** Opening Document section block **
At the end of Part 2, with his mission complete, Jaskirat/Hamza returns to India. He travels to Pathankot to see his mother and surviving sister — but watches them from a distance, unseen. He was declared dead long ago. He chooses not to reveal himself. He walks away, back to duty, as the words from his training echo: “Balidan Parmo Dharma” — Sacrifice is the highest duty.
The film ended with Ranveer Singh’s character resuming training at a military camp, leaving open the possibility of a Part 3.
The Real-World Inspirations Behind Jaskirat Singh Rangi
While Jaskirat is fictional, the character draws on several real-world people and operations.
Major Mohit Sharma (1978–2009)
The most cited real-world parallel. Major Mohit Sharma was a decorated officer of the 1 Para (Special Forces) unit, posthumously awarded the Ashoka Chakra — India’s highest peacetime gallantry award — for his actions in an anti-infiltration operation in Kupwara, Jammu & Kashmir in March 2009. He had also conducted undercover work in Kashmir prior to this. Major Mohit Sharma’s family alleged that the Dhurandhar makers used his legacy without consent and approached the Delhi High Court. The CBFC reviewed the matter and certified the film as fiction, with Aditya Dhar asserting the character was not based on Sharma. The operational elements — undercover work, infiltration, sacrifice — are broadly similar but narratively distinct.
Ravindra Kaushik — “The Black Tiger”
Ravindra Kaushik (1952–2001) was a real RAW agent who infiltrated Pakistan in the 1970s, lived there for years under a false Muslim identity as Nabi Ahmad Shakir, married a local woman, and worked inside Pakistan’s Military Accounts Department. His cover was blown in 1983, he was arrested, his death sentence was commuted to life imprisonment, and he died in a Pakistani prison in 2001. The premise of Jaskirat Singh Rangi — a man who adopts a new identity in Pakistan, integrates into local life, and works undercover for years — has clear parallels to Kaushik’s real story.
** Closing Document section block **
**Assigned task A:** In the piece on Jaskirat Singh Rangi, what false name did Ravindra Kaushik live under in Pakistan?
**Assigned task B:** Repeat the piece on Jaskirat Singh Rangi between "Major Mohit Sharma (1978–2009)" and "but narratively distinct.", inclusive.
**Assigned task C:** Go on with the piece on Jaskirat Singh Rangi from the point where it stops.
** Opening Dataset excerpt block **
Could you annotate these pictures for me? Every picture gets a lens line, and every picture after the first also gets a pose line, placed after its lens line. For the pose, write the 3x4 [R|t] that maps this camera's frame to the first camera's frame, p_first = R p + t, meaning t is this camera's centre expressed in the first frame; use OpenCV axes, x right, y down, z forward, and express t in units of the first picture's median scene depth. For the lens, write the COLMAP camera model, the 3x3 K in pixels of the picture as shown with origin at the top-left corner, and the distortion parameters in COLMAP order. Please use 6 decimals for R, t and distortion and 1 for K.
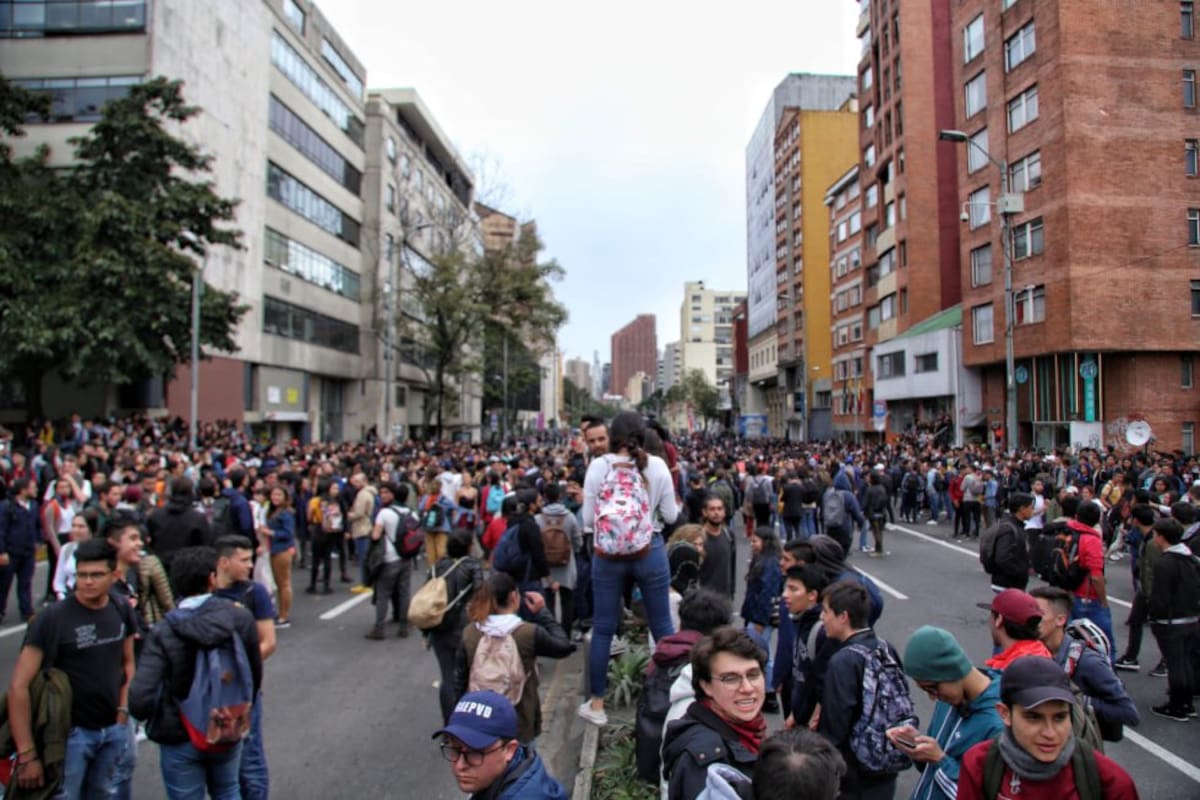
lens RADIAL K [[782.6, 0, 590.9], [0, 782.6, 382.5], [0, 0, 1]] dist [-0.129925, 0.067666]
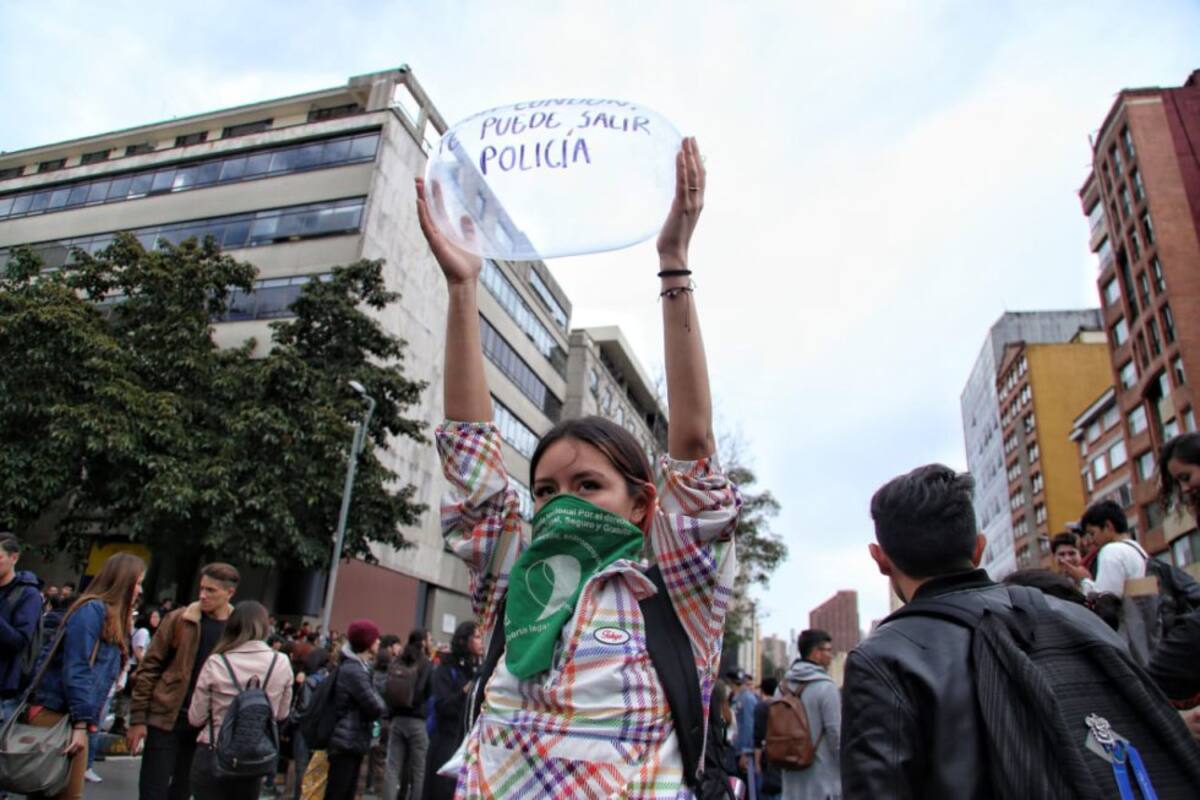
lens RADIAL K [[782.6, 0, 590.9], [0, 782.6, 382.5], [0, 0, 1]] dist [-0.129925, 0.067666]
pose [[0.970118, -0.023987, -0.241446, -0.024029], [-0.058983, 0.941937, -0.330569, 0.028262], [0.235356, 0.334932, 0.912375, 0.098439]]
** Closing Dataset excerpt block **
**Final answer A:** Nabi Ahmad Shakir

**Final answer B:**
Major Mohit Sharma (1978–2009)
The most cited real-world parallel. Major Mohit Sharma was a decorated officer of the 1 Para (Special Forces) unit, posthumously awarded the Ashoka Chakra — India’s highest peacetime gallantry award — for his actions in an anti-infiltration operation in Kupwara, Jammu & Kashmir in March 2009. He had also conducted undercover work in Kashmir prior to this. Major Mohit Sharma’s family alleged that the Dhurandhar makers used his legacy without consent and approached the Delhi High Court. The CBFC reviewed the matter and certified the film as fiction, with Aditya Dhar asserting the character was not based on Sharma. The operational elements — undercover work, infiltration, sacrifice — are broadly similar but narratively distinct.

**Final answer C:**
Operation Lyari
The fictional “Operation Dhurandhar” draws loose inspiration from Operation Lyari — a real Pakistani counter-crime operation starting around 2012 to dismantle criminal gang syndicates in Karachi’s Lyari district, particularly the People’s Aman Committee led by real gangster Uzair Baloch (the inspiration for Rehman Dakait in the film).
The Aditya Dhar Cinematic Universe — The Uri Connection
One of the most discussed Easter eggs: in Uri: The Surgical Strike (2019), also directed by Aditya Dhar, Kirti Kulhari’s character (Flight Lieutenant Seerat Kaur) mentions that her late husband Captain Jaskirat Singh Rangi of the Punjab Regiment was martyred in the Naushera Sector. This mention — years before Dhurandhar was made — planted the name in the public consciousness and has led many to speculate that Aditya Dhar has built a shared cinematic universe. The Uri Jaskirat is described as a martyr; the Dhurandhar Jaskirat is very much alive and operating undercover. Whether this is a continuity inconsistency or a deliberate storytelling choice has not been officially explained by the director.
Dhurandhar — Key Cast and Facts
| Role | Character | Actor |
|---|---|---|
| Jaskirat Singh Rangi / Hamza Ali Mazari | Indian spy | Ranveer Singh |
| Ajay Sanyal (based on Ajit Doval) | IB Director | R. Madhavan |
| Rehman Dakait (based on Uzair Baloch) | Gang leader | Akshaye Khanna |
| SP Chaudhary Aslam | Pakistani cop | Sanjay Dutt |
| Major Iqbal (based on Ilyas Kashmiri) | ISI officer | Arjun Rampal |
| Yalina Jamali | Hamza’s wife in Pakistan | Sara Arjun |
Dhurandhar (Part 1): Released December 5, 2025 | ₹1,003 crore+ worldwide | Adults-only certificate | Banned in Gulf countries Dhurandhar: The Revenge (Part 2): Released March 19, 2026 | ₹102.55 crore on Day 1 | Released in 5 languages
Also Read
- Major Mohit Sharma Biography — Ashoka Chakra Winner and 1 Para Officer
- Ravindra Kaushik Biography — India’s Black Tiger RAW Spy in Pakistan
- Ranveer Singh Biography — Bollywood’s Most Energetic Superstar
- Aditya Dhar Biography — Director of Uri and Dhurandhar
- Ajit Doval Biography — India’s National Security Advisor and Spymaster
Frequently Asked Questions (FAQ)
Q: Is Jaskirat Singh Rangi a real person?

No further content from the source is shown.